Tuesday, January 26, 2010

PestilANTS!!!!

So I have a theory concerning the ants residing around the area of my apartment complex. I think they're actually trained in the arts of guerrilla warfare. They have clandestine, covert, and otherwise secret societies under my apartment where normal black ants are recruited and trained as Ninja warriors. A secret society of looters that supply what could be considered the Ho Chi Minh Trail of cookie crumbs. They have skillfully evaded my every attempt to destroy their kind. They eat poison and survive, and scout out Ant traps. Yes, they scout them out. I'm not crazy, I've watched an ant crawl to the entrance of a trap that would have wiped out their secret Ninja organization, a few quick passes with their highly sensitive feelers and he alerted the rest of his fellow ninja pirate Ants with his mind. HE ALERTED THEM TELEPATHICALLY. I'm not joking....the feelers went in the air and I could almost hear the caution go out "Exercise prudence concerning recent food presence, it is a trap. I repeat, THE FOOD IS POISON!!!"
I smell a plot! I think they're planning to execute an attack that will increase their bounty from mere crumbs to the whole cookie jars. Our pies and pastries are no longer safe! With such intricate training, what is man to do? I fear for the safety of my family, and that of my neighbors. What about Caelen, the two year old next door? Just this morning I intercepted plans for an all out assault! An attack, during which, the poor toddler will be abducted and brainwashed to think like them! From that point hence he will be spotted breaking into homes with a mass of ants trailing along behind him. With such enormous stores of food and the ability to enter homes with impunity I fear that a race of atomic super ants (such as the one pictured above) will be soon within their grasp. The armies of the world will have to join together to fight them off like an H.G Wells novel. What bleak times lie in our future. Only God can save us now!

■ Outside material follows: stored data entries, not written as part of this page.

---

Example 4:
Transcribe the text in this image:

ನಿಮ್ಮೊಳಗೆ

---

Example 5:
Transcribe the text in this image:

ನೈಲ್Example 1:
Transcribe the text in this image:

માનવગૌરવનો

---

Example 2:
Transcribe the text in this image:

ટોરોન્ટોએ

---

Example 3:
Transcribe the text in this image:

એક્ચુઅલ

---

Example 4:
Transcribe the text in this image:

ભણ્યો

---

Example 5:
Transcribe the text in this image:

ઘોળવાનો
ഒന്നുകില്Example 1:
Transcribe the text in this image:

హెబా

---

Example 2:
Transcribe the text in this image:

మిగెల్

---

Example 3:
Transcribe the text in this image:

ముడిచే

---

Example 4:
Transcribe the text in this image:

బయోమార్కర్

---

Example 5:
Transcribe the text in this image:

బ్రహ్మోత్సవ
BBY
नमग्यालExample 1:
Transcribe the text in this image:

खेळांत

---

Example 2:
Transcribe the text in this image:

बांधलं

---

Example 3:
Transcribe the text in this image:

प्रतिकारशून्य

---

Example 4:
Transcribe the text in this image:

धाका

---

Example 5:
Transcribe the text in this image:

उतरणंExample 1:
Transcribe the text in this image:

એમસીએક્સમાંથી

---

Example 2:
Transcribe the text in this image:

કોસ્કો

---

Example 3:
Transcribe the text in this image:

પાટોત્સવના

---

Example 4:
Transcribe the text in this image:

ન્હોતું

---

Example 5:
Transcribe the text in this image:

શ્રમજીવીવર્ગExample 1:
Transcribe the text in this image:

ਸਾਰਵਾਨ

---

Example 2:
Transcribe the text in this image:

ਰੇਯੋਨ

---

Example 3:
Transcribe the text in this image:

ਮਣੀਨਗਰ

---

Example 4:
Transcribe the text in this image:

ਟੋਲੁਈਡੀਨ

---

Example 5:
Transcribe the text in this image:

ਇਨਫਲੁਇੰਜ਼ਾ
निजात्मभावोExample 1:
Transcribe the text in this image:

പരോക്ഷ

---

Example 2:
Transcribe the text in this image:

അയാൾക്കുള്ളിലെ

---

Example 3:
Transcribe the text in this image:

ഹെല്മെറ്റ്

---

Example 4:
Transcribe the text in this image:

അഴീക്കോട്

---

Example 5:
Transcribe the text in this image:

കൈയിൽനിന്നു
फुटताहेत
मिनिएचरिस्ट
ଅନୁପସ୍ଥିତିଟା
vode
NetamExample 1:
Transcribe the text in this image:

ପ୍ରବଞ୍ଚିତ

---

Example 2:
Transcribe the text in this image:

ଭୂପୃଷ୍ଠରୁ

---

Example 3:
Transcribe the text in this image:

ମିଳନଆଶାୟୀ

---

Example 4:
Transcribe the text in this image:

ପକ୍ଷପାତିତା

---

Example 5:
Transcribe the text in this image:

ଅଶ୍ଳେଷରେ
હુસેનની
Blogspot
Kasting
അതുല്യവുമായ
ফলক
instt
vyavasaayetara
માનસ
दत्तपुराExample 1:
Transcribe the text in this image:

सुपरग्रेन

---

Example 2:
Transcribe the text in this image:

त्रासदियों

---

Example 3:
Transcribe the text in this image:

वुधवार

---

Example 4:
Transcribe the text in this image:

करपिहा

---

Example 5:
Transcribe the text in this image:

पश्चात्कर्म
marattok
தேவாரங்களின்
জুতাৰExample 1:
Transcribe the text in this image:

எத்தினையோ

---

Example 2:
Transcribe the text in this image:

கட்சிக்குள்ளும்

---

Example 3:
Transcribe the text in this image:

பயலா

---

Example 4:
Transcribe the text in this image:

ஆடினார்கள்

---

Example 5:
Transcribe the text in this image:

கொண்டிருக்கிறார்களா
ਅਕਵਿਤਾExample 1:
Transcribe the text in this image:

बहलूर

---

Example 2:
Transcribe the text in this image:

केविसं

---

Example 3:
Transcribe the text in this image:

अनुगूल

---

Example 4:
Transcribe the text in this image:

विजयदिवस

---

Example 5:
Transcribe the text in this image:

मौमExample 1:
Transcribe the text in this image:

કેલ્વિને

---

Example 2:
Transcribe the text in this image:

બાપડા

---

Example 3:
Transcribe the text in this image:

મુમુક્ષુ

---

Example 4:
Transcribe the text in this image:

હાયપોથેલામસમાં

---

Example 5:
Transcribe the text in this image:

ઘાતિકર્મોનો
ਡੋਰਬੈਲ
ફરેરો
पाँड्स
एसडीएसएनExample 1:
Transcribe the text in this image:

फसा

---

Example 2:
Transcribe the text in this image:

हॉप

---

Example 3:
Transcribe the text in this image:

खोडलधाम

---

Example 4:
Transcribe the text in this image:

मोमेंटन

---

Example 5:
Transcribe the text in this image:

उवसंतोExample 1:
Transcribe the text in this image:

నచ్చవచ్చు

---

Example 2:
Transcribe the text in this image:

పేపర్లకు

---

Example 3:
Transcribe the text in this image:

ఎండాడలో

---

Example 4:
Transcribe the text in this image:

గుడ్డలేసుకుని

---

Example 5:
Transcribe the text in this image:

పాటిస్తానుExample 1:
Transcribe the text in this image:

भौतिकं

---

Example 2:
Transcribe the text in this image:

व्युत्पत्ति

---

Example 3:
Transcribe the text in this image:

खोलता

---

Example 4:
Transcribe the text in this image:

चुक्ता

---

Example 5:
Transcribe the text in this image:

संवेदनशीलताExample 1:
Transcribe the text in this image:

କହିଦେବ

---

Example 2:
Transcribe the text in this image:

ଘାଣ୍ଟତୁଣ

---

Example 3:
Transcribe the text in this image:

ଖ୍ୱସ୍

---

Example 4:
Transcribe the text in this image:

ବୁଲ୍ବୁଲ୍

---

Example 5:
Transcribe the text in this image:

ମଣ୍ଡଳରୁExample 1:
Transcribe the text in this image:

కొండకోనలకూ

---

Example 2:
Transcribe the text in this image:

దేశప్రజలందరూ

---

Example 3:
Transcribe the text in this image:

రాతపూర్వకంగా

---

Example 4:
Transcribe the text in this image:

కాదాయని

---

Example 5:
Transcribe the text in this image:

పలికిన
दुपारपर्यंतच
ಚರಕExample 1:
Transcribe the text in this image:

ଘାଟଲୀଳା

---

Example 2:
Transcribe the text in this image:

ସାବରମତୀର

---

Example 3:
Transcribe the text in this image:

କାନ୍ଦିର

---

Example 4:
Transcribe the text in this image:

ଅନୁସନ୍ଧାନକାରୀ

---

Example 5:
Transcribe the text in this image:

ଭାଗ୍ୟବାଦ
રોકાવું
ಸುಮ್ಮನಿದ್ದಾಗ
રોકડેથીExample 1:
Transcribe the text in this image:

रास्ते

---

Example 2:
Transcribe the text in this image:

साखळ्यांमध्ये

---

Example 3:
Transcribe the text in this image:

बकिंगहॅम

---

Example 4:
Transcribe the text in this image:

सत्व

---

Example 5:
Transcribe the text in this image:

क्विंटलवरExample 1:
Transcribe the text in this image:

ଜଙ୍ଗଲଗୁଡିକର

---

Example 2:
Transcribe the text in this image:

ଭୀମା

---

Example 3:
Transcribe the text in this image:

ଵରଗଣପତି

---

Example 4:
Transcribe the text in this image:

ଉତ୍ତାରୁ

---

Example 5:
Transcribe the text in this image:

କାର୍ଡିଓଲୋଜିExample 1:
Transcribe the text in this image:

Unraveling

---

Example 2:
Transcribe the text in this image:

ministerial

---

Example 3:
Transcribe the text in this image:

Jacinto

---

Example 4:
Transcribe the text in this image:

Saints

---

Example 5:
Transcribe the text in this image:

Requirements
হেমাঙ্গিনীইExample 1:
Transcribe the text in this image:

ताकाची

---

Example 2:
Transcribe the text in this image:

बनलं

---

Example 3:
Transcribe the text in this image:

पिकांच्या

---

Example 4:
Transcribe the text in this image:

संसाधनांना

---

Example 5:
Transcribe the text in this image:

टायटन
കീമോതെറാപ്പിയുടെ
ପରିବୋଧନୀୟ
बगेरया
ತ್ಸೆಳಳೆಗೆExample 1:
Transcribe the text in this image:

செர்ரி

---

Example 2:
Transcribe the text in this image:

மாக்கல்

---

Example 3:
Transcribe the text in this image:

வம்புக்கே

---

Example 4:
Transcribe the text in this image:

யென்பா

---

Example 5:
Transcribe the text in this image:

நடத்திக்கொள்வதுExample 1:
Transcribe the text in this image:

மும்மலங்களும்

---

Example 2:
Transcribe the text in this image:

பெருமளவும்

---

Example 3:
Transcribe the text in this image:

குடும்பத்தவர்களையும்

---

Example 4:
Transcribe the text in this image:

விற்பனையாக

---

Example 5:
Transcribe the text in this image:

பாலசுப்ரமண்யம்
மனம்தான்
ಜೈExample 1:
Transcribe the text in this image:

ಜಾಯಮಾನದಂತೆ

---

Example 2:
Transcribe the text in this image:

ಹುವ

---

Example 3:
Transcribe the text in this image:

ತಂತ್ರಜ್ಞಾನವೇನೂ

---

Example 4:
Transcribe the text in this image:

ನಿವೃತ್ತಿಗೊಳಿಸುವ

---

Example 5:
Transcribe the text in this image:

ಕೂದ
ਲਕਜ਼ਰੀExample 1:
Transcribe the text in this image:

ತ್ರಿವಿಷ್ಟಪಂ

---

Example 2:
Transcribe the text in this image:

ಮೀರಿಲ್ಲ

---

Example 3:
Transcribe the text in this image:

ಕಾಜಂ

Saturday, January 16, 2010

Here's to you Mr. Robertson..Jesus loves you more than you must know.

I'm writing this because, disturbed as I was by Robertson's comments regarding the recent tragedy in Haiti, I am even more disturbed by the hostile response of many evangelical Christians. At some point we have have to recognize that Robertson's statement has absolutely no grounding in the Bible, and that he doesn't even reflect the majority of Christian opinion in America.

If our witness as a church is set so far back because of one man's poor tact in the face of tragedy, well then, I'm afraid our witness has been too weak to begin with. If somehow, in the ears of those who don't believe in Jesus, Robertson's statement seems to speak for all of us. Then it's only because we haven't spoken for ourselves enough. You see, our silence has made his voice louder.

Ironically, while we sit around and gnash our teeth over his statement over our specialty coffee drinks; Robertson's charity organization is headed to Haiti, or even digging through the rubble already.

Remember this, salvation is a spiritual thing, not a media driven popularity contest. Neither God's efficacy or power to save are deterred or lessened by Pat Robertson's media blunders. The church ought to challenge and exhort Robertson gently because it's God's kindness leads us to repentance. A man that has said so many weird things will have a lot to grieve over when his time comes. Lashing out at him now is a lot like whipping a starving person when he tries to steal bread. It's a mean and empty form of justice.

Thursday, January 14, 2010

Late Night Reading


So, when I have a hard time sleeping I tend to get up and read news articles in the desperate hope that some bad journalist will lull my brain into a foggy stupor. Most people read the news and get stressed out, I read the news and both my brain and soul tend to go a little numb. Unless of course, it's news of a "fresh off the presses" Smashing Pumpkins song on their website. Seriously, they make their music available for free download on Smashing Pumpkins.com. Does it sound too good to be true? Yes, but thankfully it's still true in this case. Anyway after taking some Valerian root (those are sleeping pills for hippies...I'm in Oregon, give me a break) I get online and I run into this article. Go read it, then come back because I've got something to say.

Okay here's the deal, we all hate security lines in airports, and quite frankly the idea of a room full of security guards pouring over camera monitors creeps me out. But, I appreciate their efforts as I can still remember turning my t.v on just in time to say a plane crash into a freakin sky scraper. Is it weird that security guards still check this poor kid at airports? No, not really...maybe an addendum on the selectee list saying something like "By the way, the 8 yr old boy scout is clean" would be helpful, but that's one of the prices you pay for wanting to be discrete. Speaking of discretion in matters of security...I say boo! We could learn from India on that point. They put fully armed military personnel in Airport security. We're not talking glocks and a nightstick here. We're talking machine guns and body armor. It's an impressive thing to see.
We all get uppity when we hear about one person getting frisked "unnecessarily", but you have to remember that certain groups apparently like using commercial airliners as weapons. So, maybe give the TSA guy a break, he's just trying to keep you safe while the flight attendants overcharge you for you coca-cola. After all, the last time airport security decided to be nice to a guy it probably really ruined the trip for the Dutch man that had to tackle him before he set off a bomb in his underwear.